The required output is every line from the one containing "5: (92, 568)" through the last line of the listing below, copied exactly, pictures excluded.

▶ Task inputs
---+---

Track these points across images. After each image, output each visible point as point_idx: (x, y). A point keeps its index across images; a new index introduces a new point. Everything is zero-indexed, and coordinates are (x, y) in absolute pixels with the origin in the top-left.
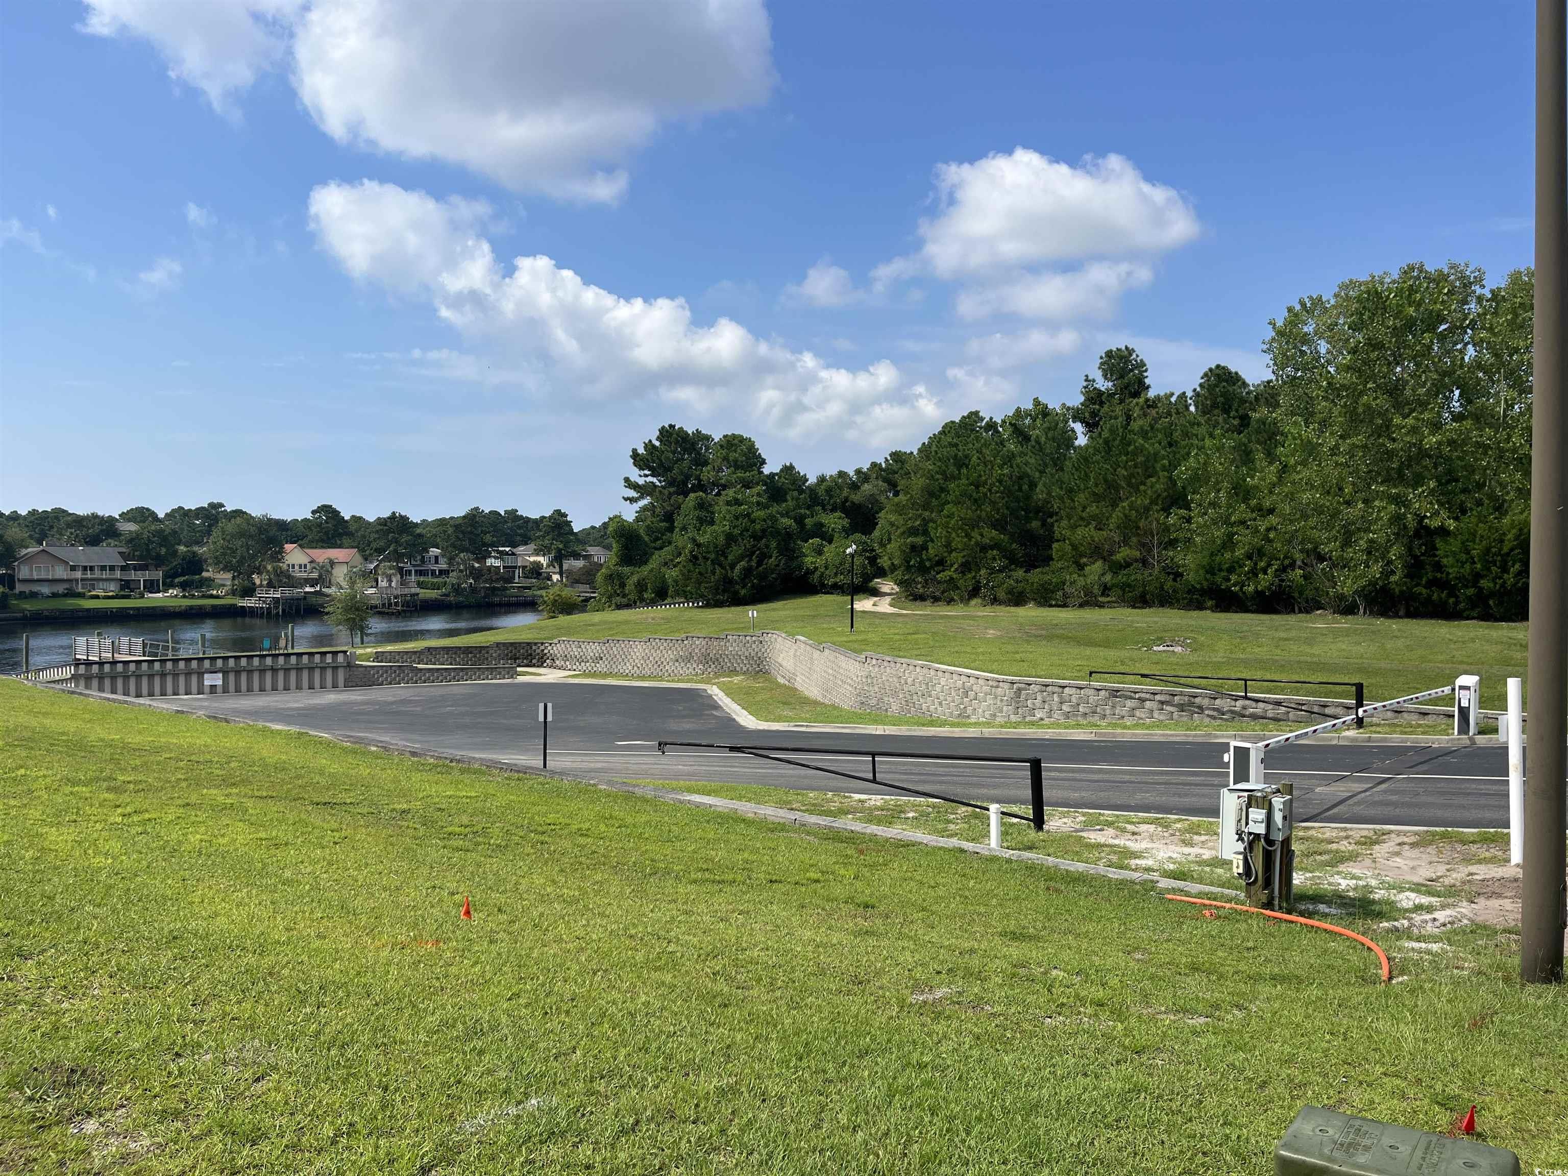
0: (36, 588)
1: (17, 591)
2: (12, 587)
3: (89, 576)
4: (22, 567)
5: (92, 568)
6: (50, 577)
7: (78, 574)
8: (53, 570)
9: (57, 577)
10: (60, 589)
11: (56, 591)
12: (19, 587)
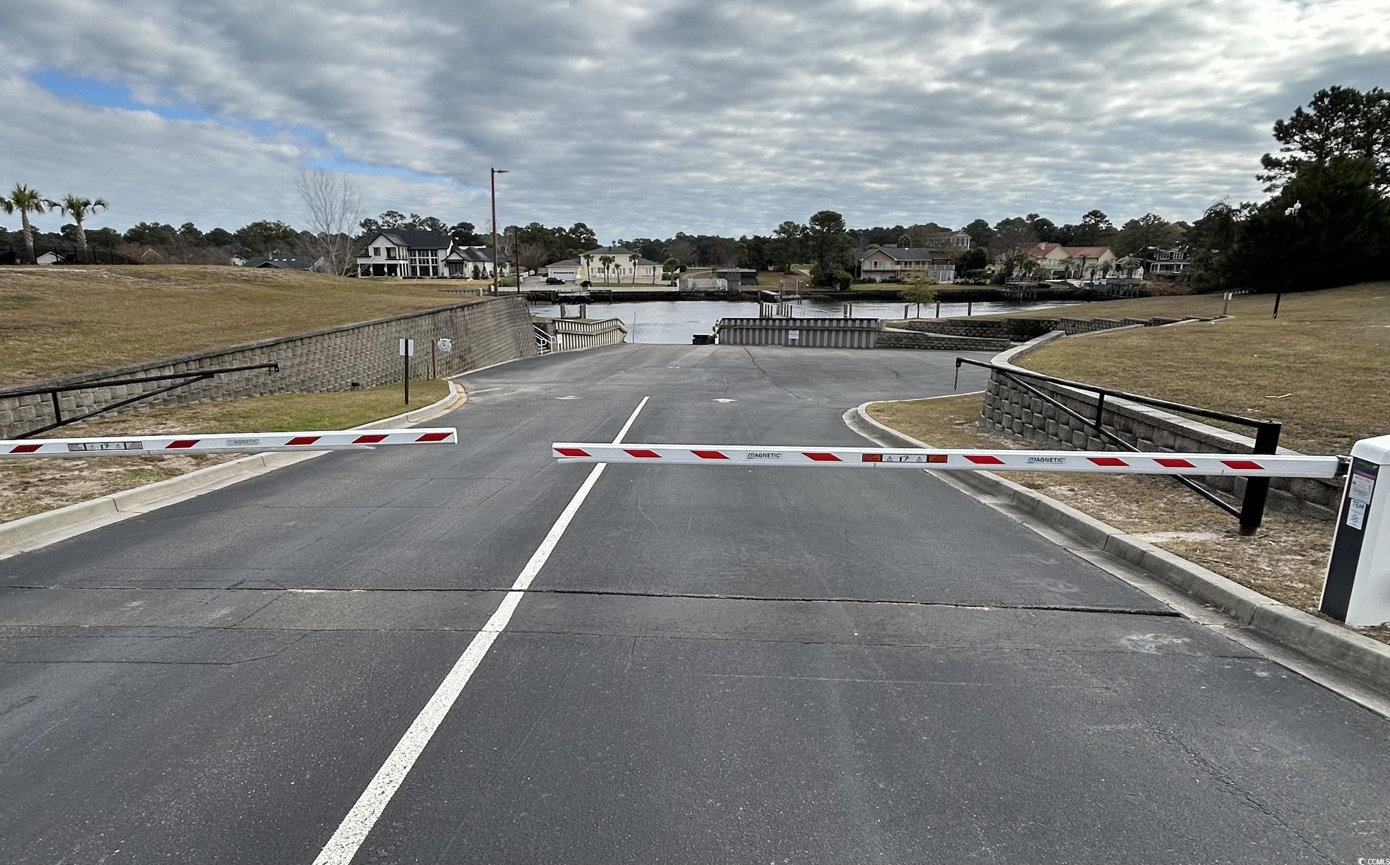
0: (873, 276)
1: (861, 278)
2: (859, 275)
3: (908, 269)
4: (866, 262)
5: (910, 263)
6: (882, 269)
7: (898, 267)
8: (884, 264)
9: (886, 269)
10: (887, 277)
11: (884, 278)
12: (863, 276)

---+---

▶ Expected answer
5: (92, 568)
6: (50, 577)
7: (78, 574)
8: (53, 570)
9: (57, 577)
10: (60, 589)
11: (56, 591)
12: (19, 587)
0: (873, 276)
1: (861, 278)
2: (859, 275)
3: (908, 269)
4: (866, 262)
5: (910, 263)
6: (882, 269)
7: (898, 267)
8: (884, 264)
9: (886, 269)
10: (887, 277)
11: (884, 278)
12: (863, 276)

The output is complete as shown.